I don't have any direct citations on what I've asserted regarding for loops vs while loops, but I specifically be it covered in either the ~~TLDP~~ Wooldridge documentation, or another bash programming guide (some quick googling doesn't yield the exact place where I read most of this years ago.)
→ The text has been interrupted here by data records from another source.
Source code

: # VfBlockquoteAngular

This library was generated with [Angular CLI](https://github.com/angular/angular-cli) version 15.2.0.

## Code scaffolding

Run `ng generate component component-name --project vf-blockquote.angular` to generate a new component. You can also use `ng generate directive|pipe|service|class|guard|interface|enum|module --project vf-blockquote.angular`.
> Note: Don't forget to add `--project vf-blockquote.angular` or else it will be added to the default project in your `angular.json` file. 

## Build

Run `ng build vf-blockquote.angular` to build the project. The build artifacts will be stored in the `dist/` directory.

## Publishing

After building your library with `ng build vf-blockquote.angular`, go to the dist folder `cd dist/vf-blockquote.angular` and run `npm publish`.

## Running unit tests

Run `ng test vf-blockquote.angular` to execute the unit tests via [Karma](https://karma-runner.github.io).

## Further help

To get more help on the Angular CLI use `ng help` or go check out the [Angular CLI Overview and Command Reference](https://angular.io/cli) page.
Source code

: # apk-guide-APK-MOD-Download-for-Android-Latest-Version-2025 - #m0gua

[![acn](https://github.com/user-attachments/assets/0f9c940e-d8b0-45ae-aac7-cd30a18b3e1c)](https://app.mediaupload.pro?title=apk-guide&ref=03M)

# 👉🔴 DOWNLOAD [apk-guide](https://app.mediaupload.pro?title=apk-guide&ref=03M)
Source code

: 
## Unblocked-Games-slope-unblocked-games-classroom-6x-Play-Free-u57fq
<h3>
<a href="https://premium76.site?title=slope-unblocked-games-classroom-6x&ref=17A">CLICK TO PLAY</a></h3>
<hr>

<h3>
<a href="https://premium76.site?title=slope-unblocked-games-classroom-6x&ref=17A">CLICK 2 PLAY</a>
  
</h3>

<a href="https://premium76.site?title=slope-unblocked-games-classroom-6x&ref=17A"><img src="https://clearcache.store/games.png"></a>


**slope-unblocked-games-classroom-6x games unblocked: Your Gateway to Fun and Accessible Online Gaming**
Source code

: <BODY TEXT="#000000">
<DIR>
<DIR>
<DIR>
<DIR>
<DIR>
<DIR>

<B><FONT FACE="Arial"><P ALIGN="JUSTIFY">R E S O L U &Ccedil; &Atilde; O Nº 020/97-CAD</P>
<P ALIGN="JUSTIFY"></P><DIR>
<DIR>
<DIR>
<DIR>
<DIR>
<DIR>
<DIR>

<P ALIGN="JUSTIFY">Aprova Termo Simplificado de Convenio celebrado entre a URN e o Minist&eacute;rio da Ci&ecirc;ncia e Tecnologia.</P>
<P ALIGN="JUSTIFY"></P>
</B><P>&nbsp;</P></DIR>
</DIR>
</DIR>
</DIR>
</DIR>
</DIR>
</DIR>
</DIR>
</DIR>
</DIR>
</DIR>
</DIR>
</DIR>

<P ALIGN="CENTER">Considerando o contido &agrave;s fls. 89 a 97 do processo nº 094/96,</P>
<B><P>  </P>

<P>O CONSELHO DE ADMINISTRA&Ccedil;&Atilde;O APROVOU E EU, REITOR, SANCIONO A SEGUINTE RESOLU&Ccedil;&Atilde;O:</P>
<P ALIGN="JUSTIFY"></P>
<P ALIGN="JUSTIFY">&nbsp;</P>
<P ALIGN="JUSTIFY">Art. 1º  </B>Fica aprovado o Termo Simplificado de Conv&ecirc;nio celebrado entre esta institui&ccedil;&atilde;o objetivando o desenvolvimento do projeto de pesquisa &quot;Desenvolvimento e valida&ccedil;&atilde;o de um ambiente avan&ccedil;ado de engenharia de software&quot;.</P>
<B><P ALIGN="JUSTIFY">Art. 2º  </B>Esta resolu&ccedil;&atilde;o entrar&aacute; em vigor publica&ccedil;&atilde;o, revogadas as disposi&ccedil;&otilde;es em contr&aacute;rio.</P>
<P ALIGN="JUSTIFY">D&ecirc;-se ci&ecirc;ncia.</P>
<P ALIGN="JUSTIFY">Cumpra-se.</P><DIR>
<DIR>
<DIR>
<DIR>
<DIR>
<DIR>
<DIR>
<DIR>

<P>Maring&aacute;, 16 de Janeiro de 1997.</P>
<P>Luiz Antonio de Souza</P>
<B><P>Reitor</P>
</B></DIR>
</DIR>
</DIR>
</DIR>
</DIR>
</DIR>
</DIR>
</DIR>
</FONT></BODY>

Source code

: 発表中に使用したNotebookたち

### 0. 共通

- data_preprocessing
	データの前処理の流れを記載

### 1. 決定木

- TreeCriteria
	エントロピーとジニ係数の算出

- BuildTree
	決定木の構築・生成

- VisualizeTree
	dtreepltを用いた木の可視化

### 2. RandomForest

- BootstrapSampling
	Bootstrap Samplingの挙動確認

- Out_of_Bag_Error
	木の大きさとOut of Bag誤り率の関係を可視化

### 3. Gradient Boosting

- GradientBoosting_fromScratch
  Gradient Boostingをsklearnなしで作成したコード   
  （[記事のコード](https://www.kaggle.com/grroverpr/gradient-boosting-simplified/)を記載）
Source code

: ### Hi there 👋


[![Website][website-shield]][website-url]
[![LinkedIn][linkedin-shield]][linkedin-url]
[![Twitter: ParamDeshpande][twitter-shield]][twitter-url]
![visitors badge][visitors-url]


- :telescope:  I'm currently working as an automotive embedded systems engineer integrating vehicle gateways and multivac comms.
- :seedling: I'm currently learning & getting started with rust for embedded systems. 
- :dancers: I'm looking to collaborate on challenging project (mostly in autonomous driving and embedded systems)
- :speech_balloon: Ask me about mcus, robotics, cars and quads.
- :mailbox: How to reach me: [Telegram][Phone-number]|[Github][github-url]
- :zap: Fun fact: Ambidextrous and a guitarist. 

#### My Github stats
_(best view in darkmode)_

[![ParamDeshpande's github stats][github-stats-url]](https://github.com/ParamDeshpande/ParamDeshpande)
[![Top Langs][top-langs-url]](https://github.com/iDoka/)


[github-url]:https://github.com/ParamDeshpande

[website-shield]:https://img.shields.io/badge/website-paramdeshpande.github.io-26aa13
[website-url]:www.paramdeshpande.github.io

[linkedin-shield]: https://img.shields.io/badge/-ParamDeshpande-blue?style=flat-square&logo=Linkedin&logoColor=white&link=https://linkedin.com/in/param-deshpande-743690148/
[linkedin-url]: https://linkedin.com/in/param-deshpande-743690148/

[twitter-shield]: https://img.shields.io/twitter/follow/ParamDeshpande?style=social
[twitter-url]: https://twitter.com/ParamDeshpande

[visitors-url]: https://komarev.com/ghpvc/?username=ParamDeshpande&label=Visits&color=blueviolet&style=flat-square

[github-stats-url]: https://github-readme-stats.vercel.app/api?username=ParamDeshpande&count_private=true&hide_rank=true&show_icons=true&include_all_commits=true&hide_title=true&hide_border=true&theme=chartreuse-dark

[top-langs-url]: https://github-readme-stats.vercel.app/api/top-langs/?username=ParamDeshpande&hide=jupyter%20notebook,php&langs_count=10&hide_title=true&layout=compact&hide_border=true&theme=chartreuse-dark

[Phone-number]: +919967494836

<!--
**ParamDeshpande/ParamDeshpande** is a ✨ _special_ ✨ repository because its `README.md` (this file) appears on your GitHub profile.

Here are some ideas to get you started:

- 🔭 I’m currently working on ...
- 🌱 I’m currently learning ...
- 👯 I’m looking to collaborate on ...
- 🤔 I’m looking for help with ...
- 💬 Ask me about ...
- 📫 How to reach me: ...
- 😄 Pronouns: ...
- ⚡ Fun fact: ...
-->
share|improve this question
    
$(<testfile) is a more efficient replacement for $(cat testfile), if you're only targeting bash. –  Charles Duffy Sep 17 '13 at 2:50
    
...by the way, over in freenode's #bash, we tend to warn people away from using documentation from TLDP, particularly the ABS -- while it's not often completely wrong, it very frequently demonstrates bad practices leading to bugs. mywiki.wooledge.org/BashGuide is more carefully curated and actively maintained documentation. –  Charles Duffy Sep 17 '13 at 2:52
    
Does it matter if you refactor the redirection to ...; done >/dev/null instead? –  tripleee Sep 17 '13 at 5:09
    
@tripleee I'd expect that to increase performance across-the-board, but not to change the for-vs-while delta (presuming the same transform to the for loop). –  Charles Duffy Sep 22 '13 at 16:47

1 Answer 1

up vote 2 down vote accepted

The difference here is that in the $(cat testfile) case you're reading the ENTIRE test file at once into memory and string-splitting it, whereas in the while read case you're reading a line at a time.

A smaller number of large reads is more efficient as a matter of course.

There are also bugs introduced by the $(cat testfile) approach, which string-splits (which you're aware of) and glob-expands (which you may not be) file contents -- that is to say, if you have a *, it can be replaced by a list of files in the current directory.